_Information supplied_
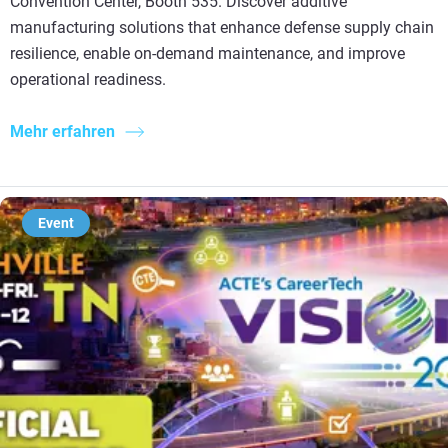
Convention Center, Booth 535. Discover additive
manufacturing solutions that enhance defense supply chain
resilience, enable on-demand maintenance, and improve
operational readiness.
Mehr erfahren
Event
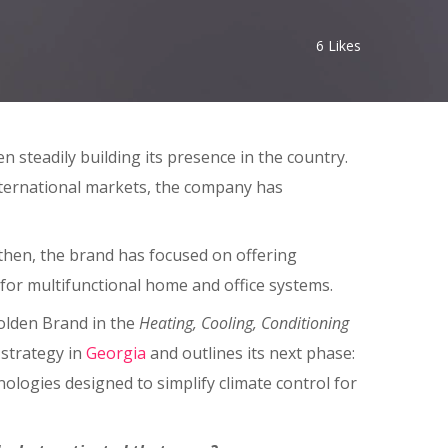
6
Likes
 steadily building its presence in the country.
nternational markets, the company has
then, the brand has focused on offering
for multifunctional home and office systems.
olden Brand in the
Heating, Cooling, Conditioning
 strategy in
Georgia
and outlines its next phase:
nologies designed to simplify climate control for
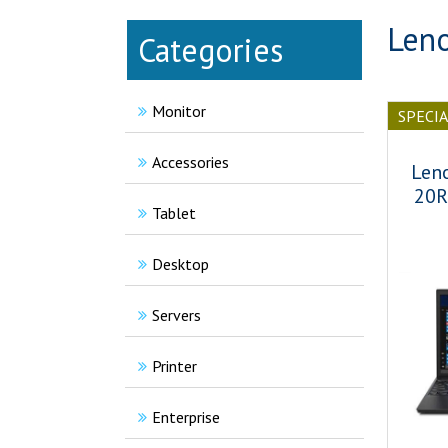
Leno
Categories
Monitor
SPECI
Accessories
Len
20R
Tablet
Desktop
Servers
Printer
Enterprise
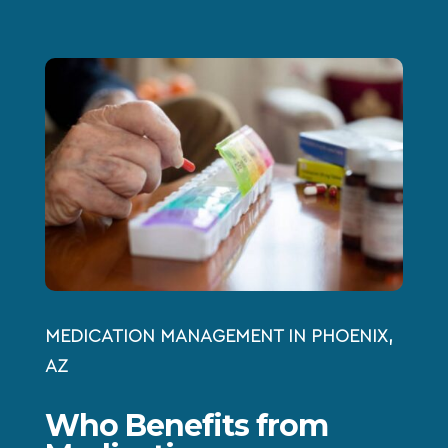
MEDICATION MANAGEMENT IN PHOENIX,
AZ
Who Benefits from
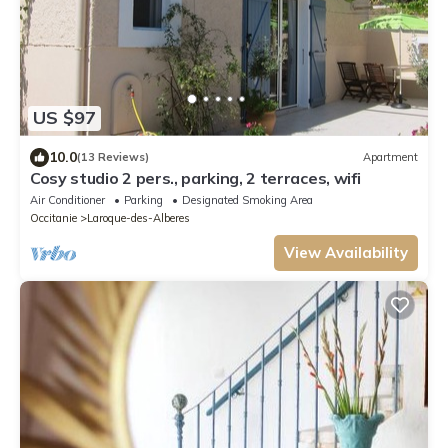
US $97
10.0
(13 Reviews)
Apartment
Cosy studio 2 pers., parking, 2 terraces, wifi
Air Conditioner
Parking
Designated Smoking Area
Occitanie
Laroque-des-Alberes
View Availability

_Directions for this task_
Copy all the records word for word and keep the pictures out.

_Answer section_
Convention Center, Booth 535. Discover additive
manufacturing solutions that enhance defense supply chain
resilience, enable on-demand maintenance, and improve
operational readiness.
Mehr erfahren
Event
6
Likes
 steadily building its presence in the country.
nternational markets, the company has
then, the brand has focused on offering
for multifunctional home and office systems.
olden Brand in the
Heating, Cooling, Conditioning
 strategy in
Georgia
and outlines its next phase:
nologies designed to simplify climate control for
Leno
Categories
Monitor
SPECI
Accessories
Len
20R
Tablet
Desktop
Servers
Printer
Enterprise
MEDICATION MANAGEMENT IN PHOENIX,
AZ
Who Benefits from
US $97
10.0
(13 Reviews)
Apartment
Cosy studio 2 pers., parking, 2 terraces, wifi
Air Conditioner
Parking
Designated Smoking Area
Occitanie
Laroque-des-Alberes
View Availability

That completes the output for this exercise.